Figure 11. Light microcopy micrographs representing purple sulfur bacteria grown at different Na2S concentration.

In order to check if the diffracting components correspond to sulfur or to another element, I analyzed the same sample presented in figure 11.C using SEM coupled with EDS (Figure 12). SEM shows the presence of granules that looks gray (Figure 12.A) when analyzed with EDS, the granules looks to be sulfur granules (Figure 12 B, C and D). This confirms that these purple bacteria are metabolizing sulfite and integrate sulfur in their cytoplasm. It’s worth mentioning that not all the cells were integrating sulfur. This could be explained by either I didn’t have a pure culture or the amount of sulfur wasn’t saturated. I tried 10mM of sulfite and the cells were growing. I also plated them to have pure colonies and restart the test but there was no time to continue the analyses.

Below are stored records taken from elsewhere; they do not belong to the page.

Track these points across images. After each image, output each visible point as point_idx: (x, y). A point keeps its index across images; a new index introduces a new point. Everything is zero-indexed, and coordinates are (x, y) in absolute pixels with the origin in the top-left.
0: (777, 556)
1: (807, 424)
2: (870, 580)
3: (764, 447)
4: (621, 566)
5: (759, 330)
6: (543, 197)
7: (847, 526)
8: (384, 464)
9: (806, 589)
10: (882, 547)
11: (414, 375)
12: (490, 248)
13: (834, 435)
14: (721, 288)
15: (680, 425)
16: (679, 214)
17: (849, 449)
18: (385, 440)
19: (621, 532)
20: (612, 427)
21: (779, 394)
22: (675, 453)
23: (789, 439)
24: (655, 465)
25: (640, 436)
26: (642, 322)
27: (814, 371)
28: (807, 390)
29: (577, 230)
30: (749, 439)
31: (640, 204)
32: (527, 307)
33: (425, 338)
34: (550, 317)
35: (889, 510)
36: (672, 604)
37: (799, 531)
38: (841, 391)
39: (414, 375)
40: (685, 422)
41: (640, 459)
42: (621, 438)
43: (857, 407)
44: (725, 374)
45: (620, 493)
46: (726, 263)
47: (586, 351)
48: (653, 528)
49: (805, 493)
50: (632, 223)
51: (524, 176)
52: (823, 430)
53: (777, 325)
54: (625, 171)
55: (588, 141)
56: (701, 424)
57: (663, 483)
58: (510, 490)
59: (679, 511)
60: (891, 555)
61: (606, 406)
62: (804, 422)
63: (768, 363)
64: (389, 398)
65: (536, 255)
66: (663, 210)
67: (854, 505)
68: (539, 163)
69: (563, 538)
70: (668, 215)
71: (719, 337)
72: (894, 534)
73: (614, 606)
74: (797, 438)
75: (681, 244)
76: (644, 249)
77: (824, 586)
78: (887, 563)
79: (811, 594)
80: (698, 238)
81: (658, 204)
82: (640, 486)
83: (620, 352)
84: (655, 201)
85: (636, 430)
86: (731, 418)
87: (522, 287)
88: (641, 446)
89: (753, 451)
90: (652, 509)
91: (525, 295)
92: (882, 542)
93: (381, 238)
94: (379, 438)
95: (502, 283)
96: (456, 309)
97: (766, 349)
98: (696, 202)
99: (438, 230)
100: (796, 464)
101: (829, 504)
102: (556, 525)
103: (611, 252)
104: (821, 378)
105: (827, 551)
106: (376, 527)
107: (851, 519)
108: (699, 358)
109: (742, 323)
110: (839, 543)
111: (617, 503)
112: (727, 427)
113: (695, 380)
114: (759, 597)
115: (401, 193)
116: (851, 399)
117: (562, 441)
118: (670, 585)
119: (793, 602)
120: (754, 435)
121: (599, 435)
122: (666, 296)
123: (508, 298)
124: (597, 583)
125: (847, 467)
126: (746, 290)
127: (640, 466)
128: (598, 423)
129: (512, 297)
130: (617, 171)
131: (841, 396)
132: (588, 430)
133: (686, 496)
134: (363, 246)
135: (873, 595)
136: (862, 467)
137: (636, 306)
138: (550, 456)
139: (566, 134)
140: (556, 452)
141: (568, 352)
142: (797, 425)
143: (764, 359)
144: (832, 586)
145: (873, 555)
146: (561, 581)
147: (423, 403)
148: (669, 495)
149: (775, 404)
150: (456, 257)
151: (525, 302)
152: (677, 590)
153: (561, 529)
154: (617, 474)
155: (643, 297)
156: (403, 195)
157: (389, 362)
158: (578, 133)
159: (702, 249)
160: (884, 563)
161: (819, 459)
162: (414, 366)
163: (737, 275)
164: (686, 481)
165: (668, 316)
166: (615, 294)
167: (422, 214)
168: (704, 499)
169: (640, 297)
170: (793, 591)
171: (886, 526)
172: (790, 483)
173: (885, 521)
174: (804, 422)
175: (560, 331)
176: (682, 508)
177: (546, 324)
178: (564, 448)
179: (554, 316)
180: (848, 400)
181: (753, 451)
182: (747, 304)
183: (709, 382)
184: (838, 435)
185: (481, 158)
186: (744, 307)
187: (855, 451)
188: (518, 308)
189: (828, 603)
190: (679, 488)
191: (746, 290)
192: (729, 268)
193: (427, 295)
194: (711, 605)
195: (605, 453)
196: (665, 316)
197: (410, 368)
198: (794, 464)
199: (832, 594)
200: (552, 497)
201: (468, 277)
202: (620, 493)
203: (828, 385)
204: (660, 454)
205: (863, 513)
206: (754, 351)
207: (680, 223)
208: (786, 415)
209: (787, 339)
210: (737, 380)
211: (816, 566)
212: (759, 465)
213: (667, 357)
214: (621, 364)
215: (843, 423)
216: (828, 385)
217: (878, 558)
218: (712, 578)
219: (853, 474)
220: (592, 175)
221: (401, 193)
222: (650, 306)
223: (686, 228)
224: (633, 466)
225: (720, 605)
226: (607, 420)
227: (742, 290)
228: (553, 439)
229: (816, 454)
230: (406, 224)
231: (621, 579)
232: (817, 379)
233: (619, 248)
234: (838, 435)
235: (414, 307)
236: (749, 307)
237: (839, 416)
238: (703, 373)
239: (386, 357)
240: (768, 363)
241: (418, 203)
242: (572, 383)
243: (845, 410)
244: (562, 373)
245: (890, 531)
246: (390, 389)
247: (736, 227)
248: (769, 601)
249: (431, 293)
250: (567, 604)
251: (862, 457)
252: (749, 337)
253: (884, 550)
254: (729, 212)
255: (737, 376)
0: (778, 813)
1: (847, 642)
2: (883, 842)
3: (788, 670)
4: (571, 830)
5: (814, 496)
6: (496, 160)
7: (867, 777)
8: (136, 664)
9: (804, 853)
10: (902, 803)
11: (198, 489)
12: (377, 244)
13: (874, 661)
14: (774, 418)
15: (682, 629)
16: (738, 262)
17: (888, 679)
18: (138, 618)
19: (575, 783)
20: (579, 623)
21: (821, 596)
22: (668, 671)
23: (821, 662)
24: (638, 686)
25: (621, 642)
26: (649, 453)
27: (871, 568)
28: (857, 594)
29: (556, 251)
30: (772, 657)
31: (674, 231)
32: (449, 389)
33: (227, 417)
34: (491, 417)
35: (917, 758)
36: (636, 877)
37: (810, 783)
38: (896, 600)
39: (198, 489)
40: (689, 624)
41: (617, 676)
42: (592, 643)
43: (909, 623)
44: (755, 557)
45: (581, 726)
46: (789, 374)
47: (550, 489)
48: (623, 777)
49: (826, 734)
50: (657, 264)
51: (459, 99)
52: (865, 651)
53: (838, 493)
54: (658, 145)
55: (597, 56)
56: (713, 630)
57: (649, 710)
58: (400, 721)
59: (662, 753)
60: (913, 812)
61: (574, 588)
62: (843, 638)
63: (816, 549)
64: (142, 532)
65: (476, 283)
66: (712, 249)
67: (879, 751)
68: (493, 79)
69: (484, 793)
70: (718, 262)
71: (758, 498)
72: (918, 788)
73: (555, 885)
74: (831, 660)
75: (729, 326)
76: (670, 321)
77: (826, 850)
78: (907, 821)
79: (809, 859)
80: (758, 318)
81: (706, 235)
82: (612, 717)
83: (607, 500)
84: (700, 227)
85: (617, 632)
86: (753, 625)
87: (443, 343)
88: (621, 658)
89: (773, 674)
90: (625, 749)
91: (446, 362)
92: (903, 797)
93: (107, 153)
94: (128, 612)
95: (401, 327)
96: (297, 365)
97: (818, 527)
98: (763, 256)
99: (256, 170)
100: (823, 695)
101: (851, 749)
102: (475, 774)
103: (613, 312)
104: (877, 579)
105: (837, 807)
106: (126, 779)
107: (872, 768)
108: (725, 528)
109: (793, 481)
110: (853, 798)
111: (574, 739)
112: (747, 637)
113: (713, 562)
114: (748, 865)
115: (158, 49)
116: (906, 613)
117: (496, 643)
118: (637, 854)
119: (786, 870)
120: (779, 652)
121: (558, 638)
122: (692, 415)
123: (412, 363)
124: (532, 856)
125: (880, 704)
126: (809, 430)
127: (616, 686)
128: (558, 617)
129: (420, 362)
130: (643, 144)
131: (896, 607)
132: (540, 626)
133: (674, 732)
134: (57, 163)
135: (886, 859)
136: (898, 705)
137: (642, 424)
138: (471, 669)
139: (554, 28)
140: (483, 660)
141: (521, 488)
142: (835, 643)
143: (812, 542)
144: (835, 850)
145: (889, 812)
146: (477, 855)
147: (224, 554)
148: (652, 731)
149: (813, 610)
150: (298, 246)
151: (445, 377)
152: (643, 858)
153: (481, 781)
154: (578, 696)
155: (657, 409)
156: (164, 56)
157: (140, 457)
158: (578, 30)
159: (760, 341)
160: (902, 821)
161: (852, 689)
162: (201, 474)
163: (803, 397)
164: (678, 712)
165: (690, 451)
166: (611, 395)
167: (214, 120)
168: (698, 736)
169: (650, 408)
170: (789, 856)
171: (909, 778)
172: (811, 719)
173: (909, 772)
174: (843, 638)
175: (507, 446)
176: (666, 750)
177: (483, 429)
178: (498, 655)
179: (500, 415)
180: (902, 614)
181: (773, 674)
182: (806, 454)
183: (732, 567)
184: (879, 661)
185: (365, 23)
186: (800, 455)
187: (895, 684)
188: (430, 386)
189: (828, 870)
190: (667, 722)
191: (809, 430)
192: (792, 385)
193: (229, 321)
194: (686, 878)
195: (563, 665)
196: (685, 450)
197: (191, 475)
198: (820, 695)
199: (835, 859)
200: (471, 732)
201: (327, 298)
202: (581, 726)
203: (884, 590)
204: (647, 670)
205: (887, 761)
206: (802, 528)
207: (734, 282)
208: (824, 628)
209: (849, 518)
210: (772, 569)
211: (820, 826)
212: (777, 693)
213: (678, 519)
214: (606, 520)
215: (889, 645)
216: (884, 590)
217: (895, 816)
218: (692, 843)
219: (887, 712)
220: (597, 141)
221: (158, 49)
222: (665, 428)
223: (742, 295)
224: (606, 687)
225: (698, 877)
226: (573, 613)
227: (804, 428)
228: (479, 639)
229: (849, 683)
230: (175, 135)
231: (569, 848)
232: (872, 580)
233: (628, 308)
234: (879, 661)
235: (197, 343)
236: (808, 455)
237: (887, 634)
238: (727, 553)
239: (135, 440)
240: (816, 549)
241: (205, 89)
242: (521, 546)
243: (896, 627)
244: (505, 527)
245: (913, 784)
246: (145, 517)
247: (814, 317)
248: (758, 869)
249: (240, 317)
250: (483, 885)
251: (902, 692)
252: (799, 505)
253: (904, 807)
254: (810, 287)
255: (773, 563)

Figure 12. SEM and EDS analyses for the purple sulfur bacteria grown on 8 mM sulfite. A. SEM micrographs of the same samples observed in figure 11.C. B. EDS of (A). C. Elemental analyses of one of the granules in (A), analyses show the presence of sulfur in these granules. D. Elemental analyses (B). S, sulfur; C, Carbon.

Conclusion The enrichment I made using methane or methanol as electron donor were promising. Both purple bacteria and green bacteria were obtained based on pigment contents and sequencing. However the time in which the experiments is done is short especially considering the growth rate of the obtained cultures.

Acknowledgments I would like to thank Kurt Hanselmnann, Arpita Bose and Jared Leadbetter for the scientific discussion. I would like to thank the entire faculty for all the various discussions and for giving me the opportunity to attend the course. I also would like to thank my P.I Prof. Robert Haselkorn, the “Planetary Internship Scholarships” and the “Simons MD Scholarship” for my financial aid support for the course.

Bibliography

Damgaard, L.R., Hanselmann, K., 1991. A spread sheet for the calculation of free energies under actual conditions. Based on K.W. Handelmann 1991. 645–687. Hohmann-Marriott, M.F., Blankenship, R.E., 2011. Evolution of Photosynthesis. Annu. Rev. Plant Biol. 62, 515–548. doi:10.1146/annurev-arplant-042110-103811 Overmann, J., Fischer, U., Pfennig, N., 1992. A new purple sulfur bacterium from saline littoral sediments, Thiorhodovibrio winogradskyi gen. nov. and sp. nov. Arch. Microbiol. 157, 329–335. doi:10.1007/BF00248677 Quayle, J.R., Pfennig, N., 1975. Utilization of methanol by rhodospirillaceae. Arch. Microbiol. 102, 193–198. doi:10.1007/BF00428368 Slonczewski, J., 2010. Microbiology: An Evolving Science, Third Edition edition. ed. W. W. Norton & Company, New York. Trost, J.T., Brune, D.C., Blankenship, R.E., 1992. Protein sequences and redox titrations indicate that the electron acceptors in reaction centers from heliobacteria are similar to Photosystem I. Photosynth. Res. 32, 11–22.